Dataset items
____

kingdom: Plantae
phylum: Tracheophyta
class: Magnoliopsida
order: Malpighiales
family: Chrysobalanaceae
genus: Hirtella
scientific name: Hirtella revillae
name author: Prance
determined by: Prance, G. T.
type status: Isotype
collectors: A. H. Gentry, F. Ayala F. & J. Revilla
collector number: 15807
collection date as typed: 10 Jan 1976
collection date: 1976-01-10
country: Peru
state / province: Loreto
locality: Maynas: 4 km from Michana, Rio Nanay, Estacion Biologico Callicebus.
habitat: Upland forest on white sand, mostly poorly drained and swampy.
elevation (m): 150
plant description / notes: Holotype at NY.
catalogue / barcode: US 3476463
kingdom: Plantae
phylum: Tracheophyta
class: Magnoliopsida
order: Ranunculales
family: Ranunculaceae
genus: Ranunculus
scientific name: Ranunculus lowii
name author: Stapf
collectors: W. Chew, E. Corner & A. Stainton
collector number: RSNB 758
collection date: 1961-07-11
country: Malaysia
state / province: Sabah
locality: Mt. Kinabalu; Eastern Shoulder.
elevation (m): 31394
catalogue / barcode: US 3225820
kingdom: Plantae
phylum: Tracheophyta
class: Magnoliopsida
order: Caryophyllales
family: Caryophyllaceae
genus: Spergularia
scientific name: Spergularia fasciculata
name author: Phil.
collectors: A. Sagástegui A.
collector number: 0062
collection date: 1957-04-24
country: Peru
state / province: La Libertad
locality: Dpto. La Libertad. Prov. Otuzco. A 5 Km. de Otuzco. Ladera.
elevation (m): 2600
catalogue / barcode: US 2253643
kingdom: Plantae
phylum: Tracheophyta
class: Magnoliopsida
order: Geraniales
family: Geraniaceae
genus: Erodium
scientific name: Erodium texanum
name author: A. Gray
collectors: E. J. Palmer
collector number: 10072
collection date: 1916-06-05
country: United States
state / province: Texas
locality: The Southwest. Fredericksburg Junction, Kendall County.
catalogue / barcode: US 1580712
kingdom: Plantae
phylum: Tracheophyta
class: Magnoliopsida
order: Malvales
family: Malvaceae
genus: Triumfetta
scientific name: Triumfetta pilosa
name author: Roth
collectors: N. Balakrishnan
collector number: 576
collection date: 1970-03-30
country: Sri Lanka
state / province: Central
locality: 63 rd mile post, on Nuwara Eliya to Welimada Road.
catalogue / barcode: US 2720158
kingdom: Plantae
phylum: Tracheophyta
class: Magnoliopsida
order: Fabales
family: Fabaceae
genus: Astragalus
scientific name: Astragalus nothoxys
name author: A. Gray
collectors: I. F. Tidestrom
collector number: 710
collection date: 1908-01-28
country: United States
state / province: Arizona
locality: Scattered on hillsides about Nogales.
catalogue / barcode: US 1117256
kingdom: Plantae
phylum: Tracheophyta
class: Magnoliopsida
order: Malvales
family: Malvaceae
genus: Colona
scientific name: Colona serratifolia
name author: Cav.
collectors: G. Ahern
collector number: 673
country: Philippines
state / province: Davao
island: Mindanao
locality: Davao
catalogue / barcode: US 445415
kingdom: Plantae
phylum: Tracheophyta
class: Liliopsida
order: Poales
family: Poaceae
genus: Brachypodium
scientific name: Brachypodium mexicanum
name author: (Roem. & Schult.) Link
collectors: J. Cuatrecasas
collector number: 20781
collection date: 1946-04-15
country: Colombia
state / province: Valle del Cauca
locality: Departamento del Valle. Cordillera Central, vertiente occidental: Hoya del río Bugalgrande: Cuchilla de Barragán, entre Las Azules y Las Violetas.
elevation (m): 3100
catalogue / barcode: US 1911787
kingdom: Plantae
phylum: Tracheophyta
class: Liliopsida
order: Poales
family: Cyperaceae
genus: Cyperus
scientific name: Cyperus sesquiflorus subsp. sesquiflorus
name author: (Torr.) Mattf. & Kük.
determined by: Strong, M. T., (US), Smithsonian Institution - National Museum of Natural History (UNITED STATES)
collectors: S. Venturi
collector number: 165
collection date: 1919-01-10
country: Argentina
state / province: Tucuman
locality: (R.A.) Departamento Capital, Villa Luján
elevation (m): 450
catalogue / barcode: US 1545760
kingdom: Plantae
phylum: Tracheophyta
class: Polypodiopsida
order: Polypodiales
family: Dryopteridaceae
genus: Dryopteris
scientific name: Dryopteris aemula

____

- [Request]: Count the lines in the listing that contain the string "locality", treating uppercase and lowercase as different, and reply with that number alone.

- [Answer]: 9